In September 2011, the FASB issued ASU No. 2011-08, Testing Goodwill for Impairment. This ASU allows an entity to first assess qualitative factors to determine whether the existence of events or circumstances leads to a determination that it is more likely than not that the fair value of a reporting unit is less than its carrying amount. If, after assessing the totality of such events or circumstances, an entity determines it is more likely than not that the fair value of a reporting unit is less than its carrying amount, the entity will be required to perform the currently prescribed two-step goodwill impairment test. Otherwise, the two-step goodwill impairment test will not be required. ASU No. 2011-08 was effective for fiscal years and interim periods beginning after December 15, 2011, and prospective application was required. The Company adopted this ASU on January 1, 2012. Adoption did not have an impact on the Company's consolidated financial position, results of operations or cash flows.
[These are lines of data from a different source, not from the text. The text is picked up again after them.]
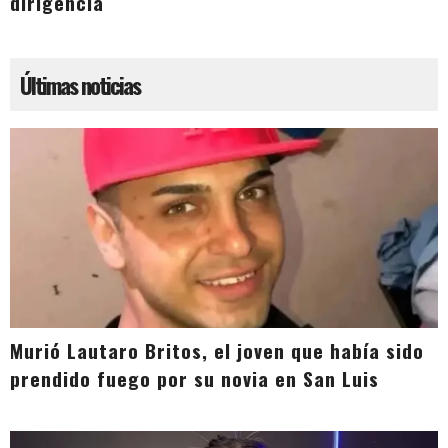
dirigencia
Últimas noticias
Murió Lautaro Britos, el joven que había sido
prendido fuego por su novia en San Luis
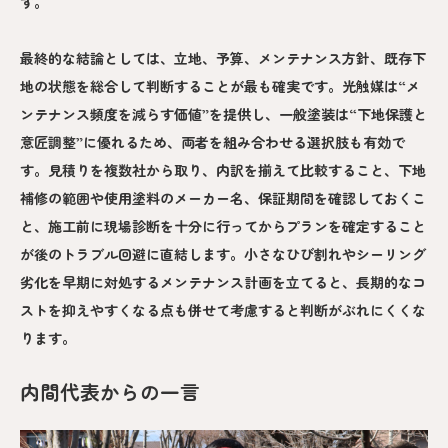
す。
最終的な結論としては、立地、予算、メンテナンス方針、既存下
地の状態を総合して判断することが最も確実です。光触媒は“メ
ンテナンス頻度を減らす価値”を提供し、一般塗装は“下地保護と
意匠調整”に優れるため、両者を組み合わせる選択肢も有効で
す。見積りを複数社から取り、内訳を揃えて比較すること、下地
補修の範囲や使用塗料のメーカー名、保証期間を確認しておくこ
と、施工前に現場診断を十分に行ってからプランを確定すること
が後のトラブル回避に直結します。小さなひび割れやシーリング
劣化を早期に対処するメンテナンス計画を立てると、長期的なコ
ストを抑えやすくなる点も併せて考慮すると判断がぶれにくくな
ります。
内間代表からの一言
In June 2011, the FASB issued ASU No. 2011-05, Presentation of Comprehensive Income. This ASU eliminates the option to report other comprehensive income and its components in the statement of changes in equity and requires an entity to present components of net income and other comprehensive income in one continuous statement, referred to as the statement of comprehensive income, or in two separate consecutive statements. ASU No. 2011-05 is effective for fiscal years and interim periods beginning after December 15, 2011, which is January 1, 2012 for Avid, and retrospective application was required. The Company adopted this ASU on January 1, 2012. While this ASU changes the presentation of comprehensive income, there are no changes to the components that are recognized in net income or other comprehensive income under current accounting guidance; therefore, adoption did not have an impact on the Company's consolidated financial position, results of operations or cash flows.
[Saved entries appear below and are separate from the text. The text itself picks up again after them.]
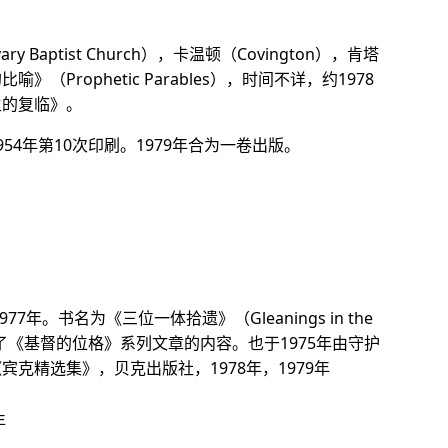
y Baptist Church），卡温顿（Covington），肯塔
（Prophetic Parables），时间不详，约1978
主的复临》。
54年第10次印刷。1979年合为一卷出版。
77年。书名为《三位一体拾遗》（Gleanings in the
并了《基督的位格》系列文章的内容。也于1975年由守护
克精选集》，贝克出版社，1978年，1979年
年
In May 2011, the FASB issued ASU No. 2011-04, Amendments to Achieve Common Fair Value Measurement and Disclosure Requirements in U.S. GAAP and IFRS. This ASU amends current U.S. GAAP fair value measurement and disclosure guidance to be consistent with International Financial Reporting Standards, including increased transparency around valuation inputs and the categorization by level of the fair value hierarchy for items that are not measured at fair value in the statement of financial position, but for which the fair value of such items is required to be disclosed. ASU No. 2011-04 is effective for fiscal years and interim periods beginning after December 15, 2011 and prospective application was required. The Company adopted this ASU on January 1, 2012. Adoption did not have an impact on the Company's consolidated financial position, results of operations or cash flows.